[Start of Attachment]
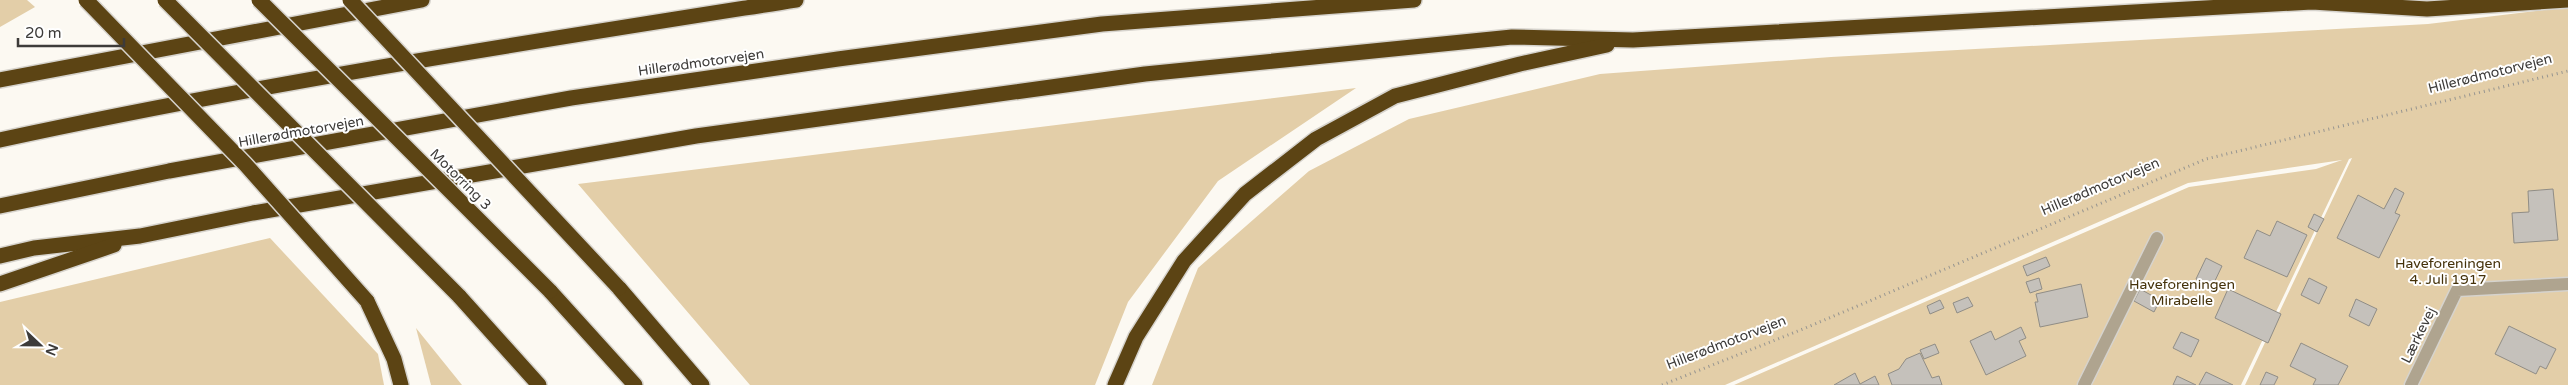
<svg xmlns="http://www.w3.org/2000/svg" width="2568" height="385" font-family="'Varela Round',sans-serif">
<rect width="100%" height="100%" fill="#fcf9f2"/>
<!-- green -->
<g fill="#e3cea8">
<polygon points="0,0 27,0 35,7 0,27"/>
<polygon points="2568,7 2568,385 2245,385 2352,158 2349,159 2241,385 1734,385 2189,187 2316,169 2342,160 2188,183 1725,385 1152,385 1198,268 1309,171 1409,119 1600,74 1831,57 2428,24"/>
<polygon points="1356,88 1218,181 1128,302 1095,385 750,385 578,184"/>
<polygon points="270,238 378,354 384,385 0,385 0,302"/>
<polygon points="416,328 462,385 431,385"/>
</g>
<!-- building -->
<g fill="#c5c1bb" stroke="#908d86">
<polygon points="2395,188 2404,193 2395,213 2400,215 2379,258 2337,238 2358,195 2384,209"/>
<polygon points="2553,189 2558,240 2514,243 2512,213 2529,212 2528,191"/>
<polygon points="2314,214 2324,219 2317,232 2308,227"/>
<polygon points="2277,221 2307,235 2287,277 2244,258 2257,230 2270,236"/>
<polygon points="2046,257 2050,266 2027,276 2023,266"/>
<polygon points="2206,258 2222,266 2212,287 2196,279"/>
<polygon points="2039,278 2042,289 2030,293 2026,282"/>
<polygon points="2309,278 2327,287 2319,304 2301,295"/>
<polygon points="2081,284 2088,317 2040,327 2035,302 2038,302 2036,294"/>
<polygon points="2140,289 2160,300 2154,312 2134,301"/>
<polygon points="2228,289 2281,314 2268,343 2215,318"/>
<polygon points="1968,297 1973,306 1957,313 1953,303"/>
<polygon points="2356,299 2377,309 2369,326 2349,316"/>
<polygon points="1940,300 1944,308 1930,314 1927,306"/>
<polygon points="2509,326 2556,349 2546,369 2540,366 2536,374 2495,354"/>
<polygon points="2021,327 2026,338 2019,341 2026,356 1986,375 1970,341 1991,331 1995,340"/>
<polygon points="2181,332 2199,340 2191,357 2173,348"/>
<polygon points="2301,343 2348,366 2338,385 2313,385 2316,379 2290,366"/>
<polygon points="1935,344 1939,353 1924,359 1920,350"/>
<polygon points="1920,353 1932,378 1939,376 1942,385 1892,385 1888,374 1899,369 1906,359"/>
<polygon points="2206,372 2233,385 2199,385"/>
<polygon points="2266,372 2278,377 2274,385 2260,385"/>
<polygon points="1855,373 1860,384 1875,376 1879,385 1834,385"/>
<polygon points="2177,376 2196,385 2173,385"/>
</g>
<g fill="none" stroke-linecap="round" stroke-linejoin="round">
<!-- minor casing -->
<g stroke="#d6d3cd" stroke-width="15">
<g id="minor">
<polyline points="2084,385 2157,238"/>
<polyline points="2411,385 2457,290 2568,284"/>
</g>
</g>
<!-- highway casing -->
<g stroke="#d6d3cd" stroke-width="18">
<g id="highway">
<polyline points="0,80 422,0"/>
<path d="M0,140C263,83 530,42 796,0"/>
<polyline points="0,206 169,171 571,98 838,59 1102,24 1414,0"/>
<polyline points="0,256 34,248 140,236 253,213 696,136 1145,74 1512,37 1633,40 2312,2 2427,9 2568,0"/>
<polyline points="0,284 114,245"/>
<polyline points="619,288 702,385"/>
<polyline points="550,291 635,385"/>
<polyline points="459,296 539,385"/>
<polyline points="367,301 394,359 401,385"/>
<polyline points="1115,385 1136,337 1184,261 1245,194 1316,139 1395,96 1520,64 1607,45"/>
</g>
</g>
<!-- path -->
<polyline stroke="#979590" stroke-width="3" stroke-dasharray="1 4" stroke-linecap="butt" points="1662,385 1803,329 2206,159 2568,71"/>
<!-- minor -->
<use href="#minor" stroke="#afa48f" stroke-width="12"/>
<!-- highway -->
<use href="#highway" stroke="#5c4414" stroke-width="15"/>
<!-- highway-bridge casing -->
<g stroke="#d6d3cd" stroke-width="18" stroke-linecap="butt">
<g id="highway-bridge">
<polyline points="86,0 245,164 367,301"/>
<polyline points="165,0 459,296"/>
<polyline points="259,0 550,291"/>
<polyline points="350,0 619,288"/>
</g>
</g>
<!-- highway-bridge -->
<use href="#highway-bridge" stroke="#5c4414" stroke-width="15"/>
</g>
<g text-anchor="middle" stroke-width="4" stroke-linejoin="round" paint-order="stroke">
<!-- street labels -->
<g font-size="14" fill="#3d3b39" stroke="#fff">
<text transform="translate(701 62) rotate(-8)" y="5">Hillerødmotorvejen</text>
<text transform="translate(2490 73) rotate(-14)" y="5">Hillerødmotorvejen</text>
<text transform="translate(301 131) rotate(-10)" y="5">Hillerødmotorvejen</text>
<text transform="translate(461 179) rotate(45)" y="5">Motorring 3</text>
<text transform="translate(2100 186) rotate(-23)" y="5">Hillerødmotorvejen</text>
<text transform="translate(2418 335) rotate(-64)" y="5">Lærkevej</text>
<text transform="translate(1726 342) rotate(-21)" y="5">Hillerødmotorvejen</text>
</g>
<!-- park labels -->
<g font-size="14" fill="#45320a" stroke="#fff">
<text x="2448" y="268">Haveforeningen<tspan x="2448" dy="16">4. Juli 1917</tspan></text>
<text x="2182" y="289">Haveforeningen<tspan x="2182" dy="16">Mirabelle</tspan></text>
</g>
</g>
<!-- north arrow -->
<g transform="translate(40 345) rotate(112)" stroke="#ffffff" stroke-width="4" paint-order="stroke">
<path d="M0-4L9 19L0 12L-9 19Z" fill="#3d3b39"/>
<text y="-8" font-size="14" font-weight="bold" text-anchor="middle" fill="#3d3b39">N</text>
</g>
<!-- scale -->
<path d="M18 38v8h106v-8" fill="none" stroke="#3d3b39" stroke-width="2.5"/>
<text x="25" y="38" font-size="15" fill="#3d3b39" stroke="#ffffff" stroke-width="4" paint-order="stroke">20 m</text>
</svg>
[End of Attachment]
Work instruction: The lines to return are those holding the string "none" anywhere in the listing above.

Written answer:
<g fill="none" stroke-linecap="round" stroke-linejoin="round">
<path d="M18 38v8h106v-8" fill="none" stroke="#3d3b39" stroke-width="2.5"/>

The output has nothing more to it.